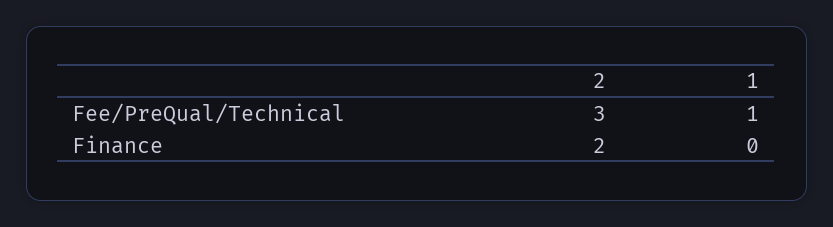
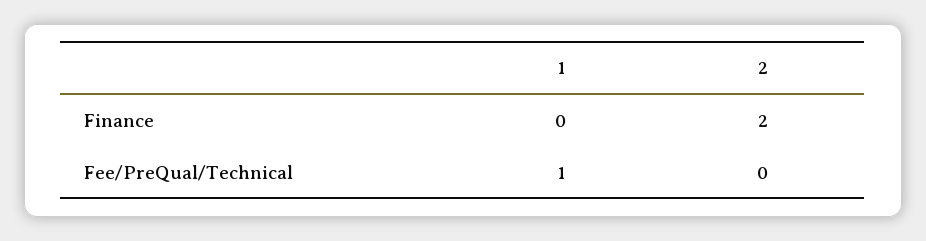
2, Fee/PreQual/Technical: 3 -> 0

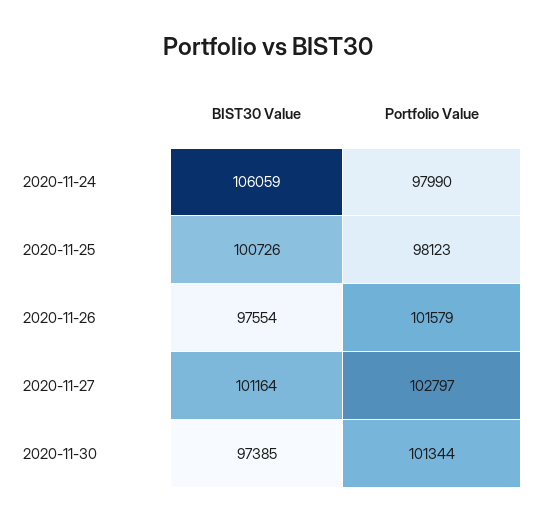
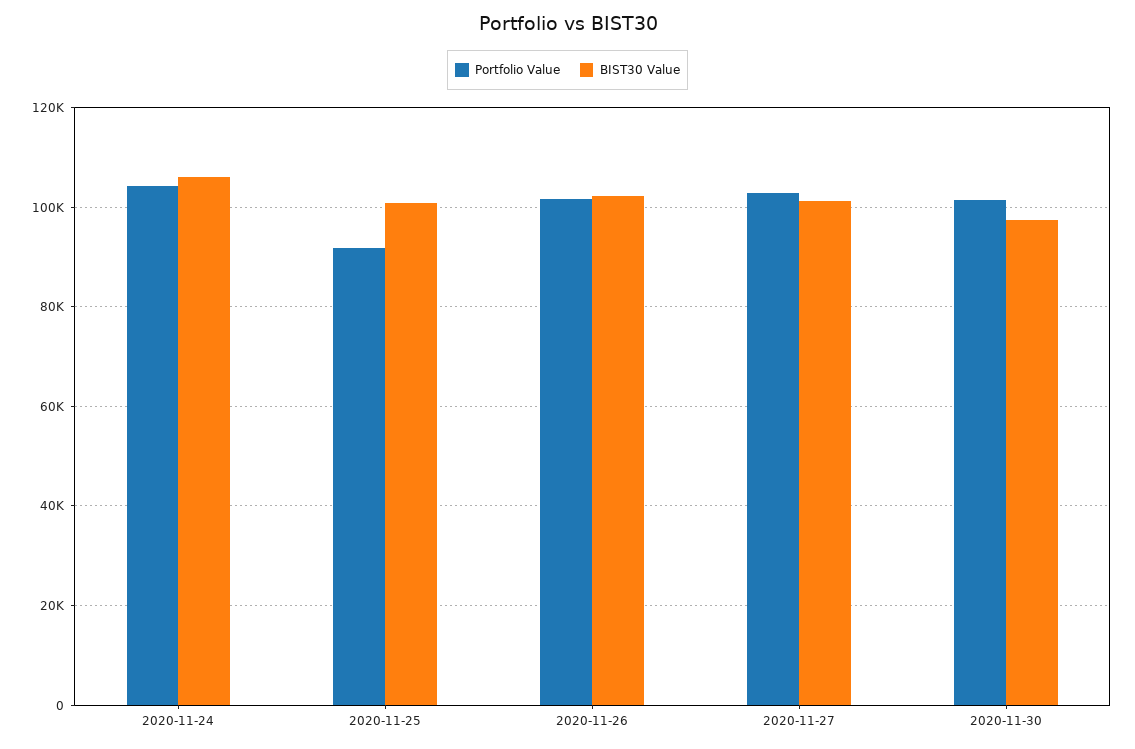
Portfolio Value, 2020-11-24: 97990 -> 104000
Portfolio Value, 2020-11-25: 98123 -> 92000
BIST30 Value, 2020-11-26: 97554 -> 102000

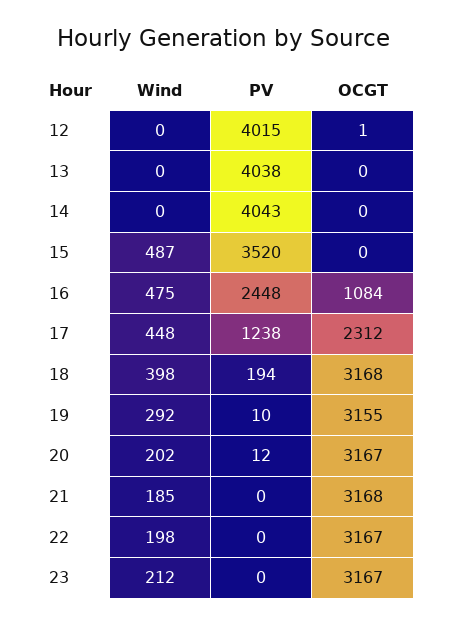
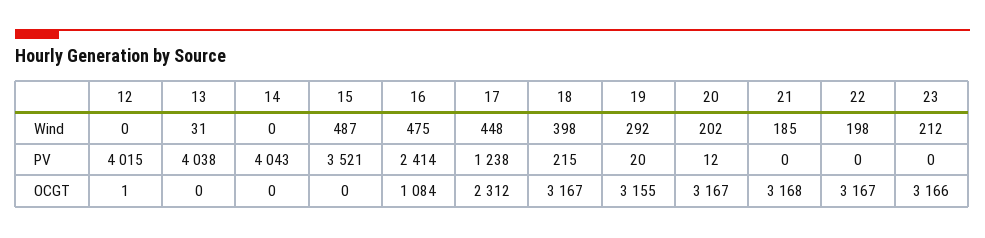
Wind, 13: 0 -> 31
PV, 15: 3520 -> 3521
PV, 16: 2448 -> 2414
PV, 18: 194 -> 215
OCGT, 18: 3168 -> 3167
PV, 19: 10 -> 20
OCGT, 23: 3167 -> 3166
_____
--- WHAT YOU WILL DO ---
Every line where "Portfolio" appears must be returned from the listing above.

--- SOLUTION ---
Portfolio Value, 2020-11-24: 97990 -> 104000
Portfolio Value, 2020-11-25: 98123 -> 92000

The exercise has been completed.